Of the material below, only the lines from the line containing "for more details" down to the line containing "8) Try to use" belong in the answer, written out exactly.

- **GIVEN RECORDS**:
========

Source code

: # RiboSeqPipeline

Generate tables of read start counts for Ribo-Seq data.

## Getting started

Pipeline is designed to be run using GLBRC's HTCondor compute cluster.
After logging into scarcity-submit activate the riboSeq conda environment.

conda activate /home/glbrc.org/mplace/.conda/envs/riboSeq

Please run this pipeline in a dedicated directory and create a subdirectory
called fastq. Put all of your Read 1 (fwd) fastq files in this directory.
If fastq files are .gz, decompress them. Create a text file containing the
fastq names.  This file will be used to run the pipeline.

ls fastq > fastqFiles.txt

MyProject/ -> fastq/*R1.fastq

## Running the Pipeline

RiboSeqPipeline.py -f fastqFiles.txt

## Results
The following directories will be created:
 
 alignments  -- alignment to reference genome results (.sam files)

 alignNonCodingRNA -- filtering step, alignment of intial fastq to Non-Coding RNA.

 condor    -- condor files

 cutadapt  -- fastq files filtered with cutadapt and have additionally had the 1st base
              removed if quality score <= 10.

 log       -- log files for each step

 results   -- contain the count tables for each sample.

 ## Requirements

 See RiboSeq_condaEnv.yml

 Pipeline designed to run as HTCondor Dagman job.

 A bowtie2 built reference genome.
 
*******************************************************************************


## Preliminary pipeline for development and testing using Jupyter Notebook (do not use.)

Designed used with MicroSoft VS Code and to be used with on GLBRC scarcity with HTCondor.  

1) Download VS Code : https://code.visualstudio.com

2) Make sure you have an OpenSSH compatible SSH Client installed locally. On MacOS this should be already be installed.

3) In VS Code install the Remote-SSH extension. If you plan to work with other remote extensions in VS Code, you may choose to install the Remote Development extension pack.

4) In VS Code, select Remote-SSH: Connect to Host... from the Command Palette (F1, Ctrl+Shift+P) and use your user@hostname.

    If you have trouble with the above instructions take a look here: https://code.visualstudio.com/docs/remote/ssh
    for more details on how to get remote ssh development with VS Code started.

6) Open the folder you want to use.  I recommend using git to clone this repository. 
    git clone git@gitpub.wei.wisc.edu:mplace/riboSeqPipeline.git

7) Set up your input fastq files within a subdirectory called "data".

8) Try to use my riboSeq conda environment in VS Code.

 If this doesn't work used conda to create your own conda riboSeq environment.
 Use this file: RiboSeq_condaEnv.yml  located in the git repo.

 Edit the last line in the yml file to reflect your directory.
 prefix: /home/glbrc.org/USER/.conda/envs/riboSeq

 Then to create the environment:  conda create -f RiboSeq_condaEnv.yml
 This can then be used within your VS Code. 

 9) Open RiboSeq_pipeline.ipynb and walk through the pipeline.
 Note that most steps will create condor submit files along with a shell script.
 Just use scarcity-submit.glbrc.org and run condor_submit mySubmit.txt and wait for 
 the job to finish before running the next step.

========

- **WORKED SOLUTION**:
    for more details on how to get remote ssh development with VS Code started.

6) Open the folder you want to use.  I recommend using git to clone this repository. 
    git clone git@gitpub.wei.wisc.edu:mplace/riboSeqPipeline.git

7) Set up your input fastq files within a subdirectory called "data".

8) Try to use my riboSeq conda environment in VS Code.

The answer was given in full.